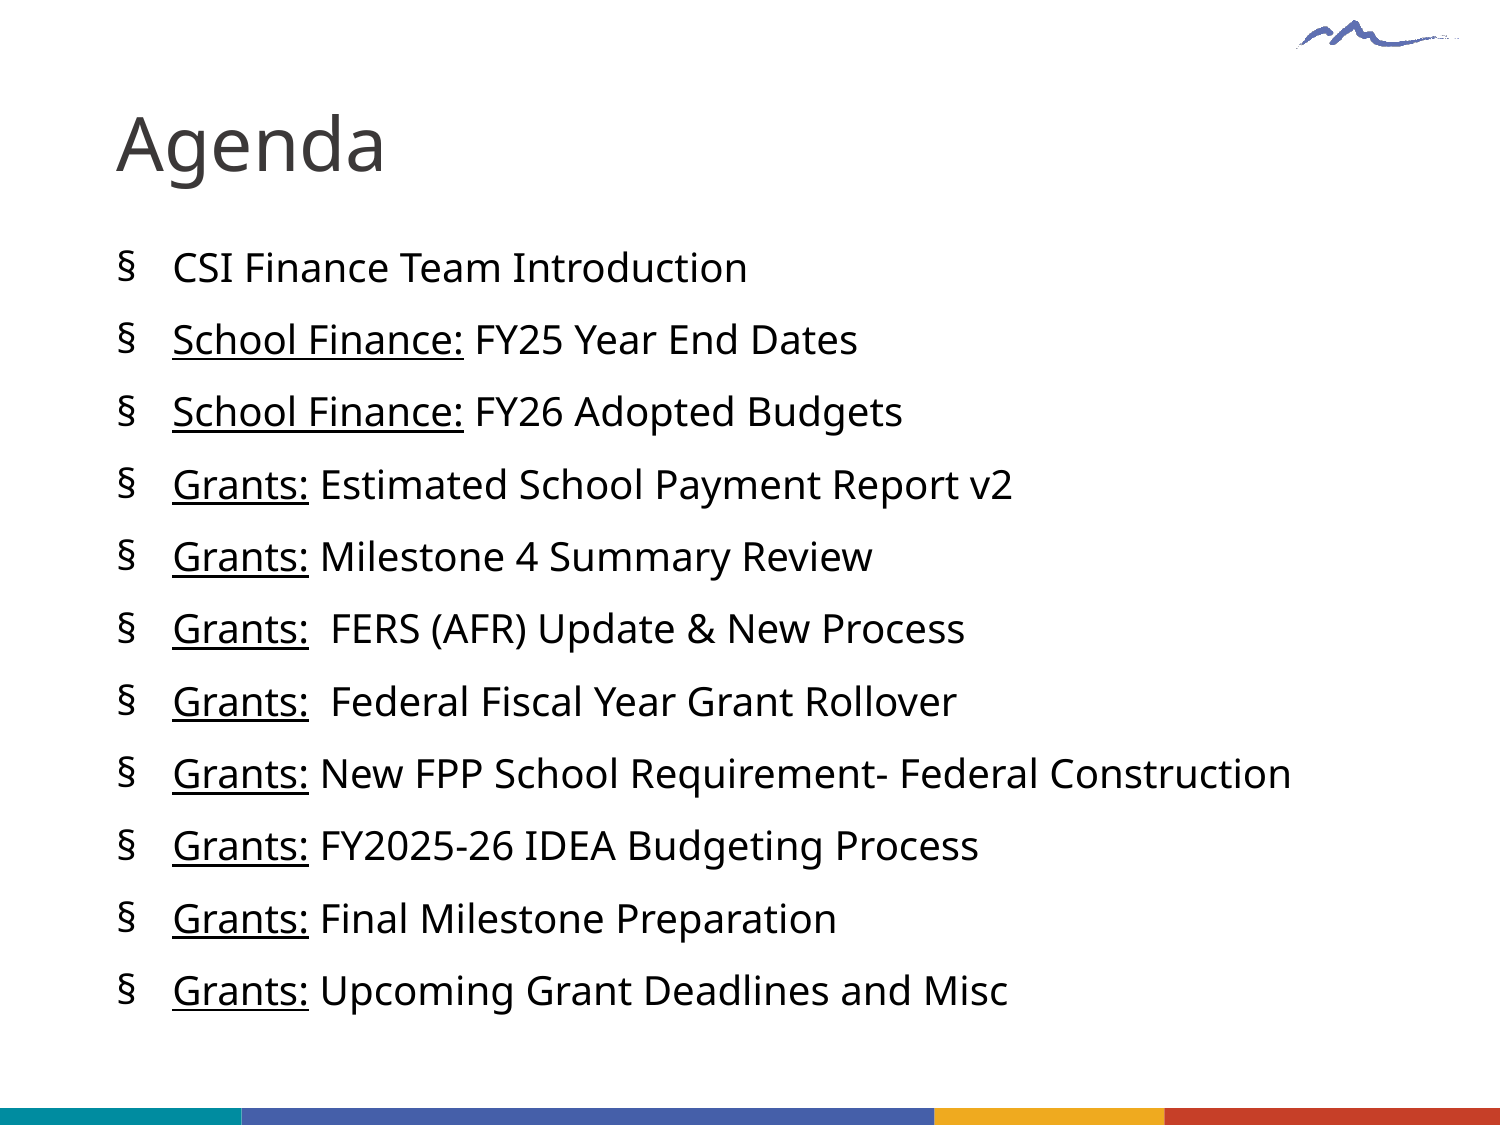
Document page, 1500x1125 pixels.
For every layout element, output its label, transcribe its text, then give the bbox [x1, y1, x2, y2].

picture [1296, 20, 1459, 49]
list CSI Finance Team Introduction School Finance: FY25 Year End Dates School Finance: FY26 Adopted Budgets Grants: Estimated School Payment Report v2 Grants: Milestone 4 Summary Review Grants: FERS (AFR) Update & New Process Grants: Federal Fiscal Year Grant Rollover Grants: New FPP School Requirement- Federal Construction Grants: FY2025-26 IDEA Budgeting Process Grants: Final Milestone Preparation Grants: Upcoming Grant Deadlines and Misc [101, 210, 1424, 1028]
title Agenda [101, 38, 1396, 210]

== == ==

- _Directive_: I'd like the material repeated word for word, without the pictures it holds.

- _Answer to the exercise_:
Document page, 1500x1125 pixels.
For every layout element, output its label, transcribe its text, then give the bbox [x1, y1, x2, y2].

picture [1296, 20, 1459, 49]
list CSI Finance Team Introduction School Finance: FY25 Year End Dates School Finance: FY26 Adopted Budgets Grants: Estimated School Payment Report v2 Grants: Milestone 4 Summary Review Grants: FERS (AFR) Update & New Process Grants: Federal Fiscal Year Grant Rollover Grants: New FPP School Requirement- Federal Construction Grants: FY2025-26 IDEA Budgeting Process Grants: Final Milestone Preparation Grants: Upcoming Grant Deadlines and Misc [101, 210, 1424, 1028]
title Agenda [101, 38, 1396, 210]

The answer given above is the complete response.